In the video, the narrator describes one of BItcoin’s core aspects, its 21 million fixed supply, as a hard-coded rule. Yet a subtle disclaimer at the bottom caught Bitcoiners’ attention.
“There is no guarantee that Bitcoin’s 21 million supply cap will not be changed,” read the subtitle.
“Is BlackRock already coming up with a way to implement a hard fork increasing the Bitcoin cap?” asked one Bitcoiner.
“Very spooky,” said another.
BlackRock’s video raised questions among Bitcoiners about whether the line is a warning from the company, and if it plans on eventually exerting some of its influence to change specific features of the protocol.
The company now manages more than 524,000 Bitcoin worth $53 billion via its Bitcoin exchange-traded fund, according Research Expert
A new conflict over the protocol’s rules brings up PTSD in the Bitcoin community. That’s because of a battle over the rules that took place between 2015 and 2017.
During the Bitcoin Blocksize War, a consortium of companies — exchanges and miners — fought over the amount of data that could be included in a block and control of the protocol’s rules.
Ultimately, ‘small blockers,’ or advocates to keep blocks small won.
Sacrosanct
Bitcoin’s capped supply is sacrosanct to its community.
Advocates say this makes it a better money than traditional nation-state currencies. The hard cap protects Bitcoin from debasement, and is said to be a hedge against inflation – although it hasn’t lived up to that claim yet.
Removing the fixed supply has the potential to destroy Bitcoin. That’s because its fixed supply is a feature of its design.
Security budget
There are people who say Bitcoin’s hard cap needs to be raised, however.
Miners – the computers that secure Bitcoin’s network – need to be paid enough to keep running their operations.
Right now, they get paid in two ways: from newly issued Bitcoin, and from transaction fees.

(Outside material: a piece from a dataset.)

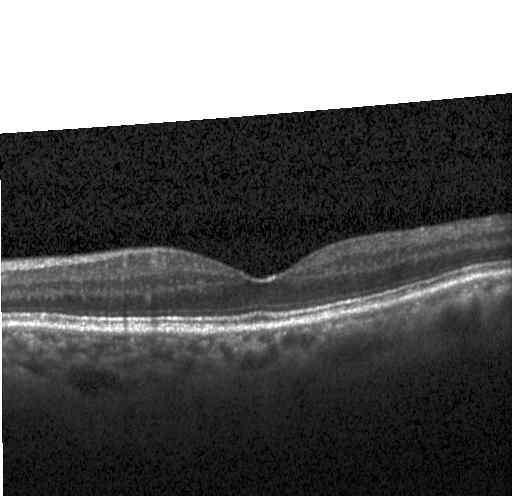
Through the macula, acquired on a Heidelberg Spectralis, SD-OCT, OCT B-scan. Diagnosis: neither CNV, DME, nor drusen.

However, by design, block rewards are programmed to be cut in half every four years. The concern is what happens when block rewards get too small. Will transaction fees be enough to keep miners running?
“Large sustainable fees aren’t happening, the 1 MB limit has to go,” Bitcoin developer Nikita Zhavoronkov said earlier this year.
Others pushed back.
The future of Bitcoin’s so-called security budget — the mechanism, and amount paid to miners to continue securing the network — “is a Schrödinger’s cat,” said Jameson Lopp, CTO of crypto custodian Casa.
People are operating under philosophical, and not provable, assumptions, he said.
“The best way to fend off a security budget crisis is to continue furthering adoption on all fronts.”